Room-Size Ozone Chamber Enables Real-World Sensor Testing with Human Subjects

Achievement date: 
2017
Outcome/accomplishment: 

A room-size EPA ozone chamber is making possible more realistic gas-sensor testing, which allowed, for example, the first-ever test of a room-temperature sensor being worn by a person. The test was conducted by scientists at the Engineering Research Center (ERC) for Advanced Self-Powered Systems of Integrated Sensors and Technologies (ASSIST), funded by the NSF and based at North Carolina State University.

Impact/benefits: 

Real-world testing is crucial to refining the new sensors being developed at ASSIST. In previous years, sensors were evaluated in a lab using a small, flow-through chamber. Successfully using the EPA ozone chamber not only gives scientists the ability to test with human subjects, but with fine control over ozone, temperature, and humidity.

Explanation/Background: 

Earlier ASSIST testing in the flow-through chambers subjected sensors to streaming air, rather than sensing air as it diffuses about a room in a fashion more typical of work conditions.
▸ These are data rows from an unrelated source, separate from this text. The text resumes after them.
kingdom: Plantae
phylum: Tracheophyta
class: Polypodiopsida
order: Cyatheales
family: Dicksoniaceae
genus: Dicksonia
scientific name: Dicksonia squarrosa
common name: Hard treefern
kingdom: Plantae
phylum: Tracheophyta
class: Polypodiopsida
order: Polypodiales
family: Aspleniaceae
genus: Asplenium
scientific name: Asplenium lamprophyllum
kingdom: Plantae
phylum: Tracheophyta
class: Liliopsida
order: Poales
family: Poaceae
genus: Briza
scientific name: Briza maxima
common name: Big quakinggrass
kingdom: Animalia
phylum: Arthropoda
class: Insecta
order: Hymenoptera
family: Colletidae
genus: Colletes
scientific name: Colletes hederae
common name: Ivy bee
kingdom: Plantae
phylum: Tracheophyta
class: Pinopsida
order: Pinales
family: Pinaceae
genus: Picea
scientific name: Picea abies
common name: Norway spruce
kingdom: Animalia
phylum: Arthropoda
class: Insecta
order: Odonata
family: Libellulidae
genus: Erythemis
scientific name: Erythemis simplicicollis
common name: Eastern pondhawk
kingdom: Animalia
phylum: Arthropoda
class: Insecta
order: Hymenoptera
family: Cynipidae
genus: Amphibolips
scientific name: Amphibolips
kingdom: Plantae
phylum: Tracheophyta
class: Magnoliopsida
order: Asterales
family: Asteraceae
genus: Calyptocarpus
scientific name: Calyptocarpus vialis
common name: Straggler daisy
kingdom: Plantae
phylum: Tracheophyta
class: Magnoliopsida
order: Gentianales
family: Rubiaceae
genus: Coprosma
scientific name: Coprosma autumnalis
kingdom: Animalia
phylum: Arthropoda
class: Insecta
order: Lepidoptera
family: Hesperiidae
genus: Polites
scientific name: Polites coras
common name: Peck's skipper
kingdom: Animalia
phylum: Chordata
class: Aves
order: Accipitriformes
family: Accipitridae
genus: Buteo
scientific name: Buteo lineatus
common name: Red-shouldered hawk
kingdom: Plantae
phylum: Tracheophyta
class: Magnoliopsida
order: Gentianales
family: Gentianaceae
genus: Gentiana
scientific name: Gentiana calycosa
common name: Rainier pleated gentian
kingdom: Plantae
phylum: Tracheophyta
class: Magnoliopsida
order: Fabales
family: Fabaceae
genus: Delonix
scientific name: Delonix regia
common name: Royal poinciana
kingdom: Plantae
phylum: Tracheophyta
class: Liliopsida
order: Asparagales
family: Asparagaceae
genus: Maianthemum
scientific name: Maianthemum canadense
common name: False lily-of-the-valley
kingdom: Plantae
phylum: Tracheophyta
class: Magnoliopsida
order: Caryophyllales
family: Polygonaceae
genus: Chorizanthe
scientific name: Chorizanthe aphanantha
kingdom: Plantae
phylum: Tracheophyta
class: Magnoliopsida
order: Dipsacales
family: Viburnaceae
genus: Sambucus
The new tests have given scientists a better understanding of the surface reactions with ozone and water vapor of the nanoscale metal-oxide gas sensors developed at ASSIST and that are included in its Health and Environmental Tracker (HET). The wrist-worn trackers are an integrated, wearable system designed to monitor a user’s environment and health. The new tests have enabled techniques to improve sensor operation in high humidity and to reduce power consumption. In addition, management of UV light exposure and intermittent, low-temperature heating can extend sensor stability over long periods while maintaining low power levels suitable for portable applications. Moreover, humidity has a large impact on all metal oxide sensors. Water vapor in the air can vary substantially, while the mechanisms for water vapor interacting with metal oxide surfaces at low temperature are not well understood.

Scientists also derived data on small-motion artifacts that occur when a person wears the sensor, and have developed strategies to mitigate those disturbances.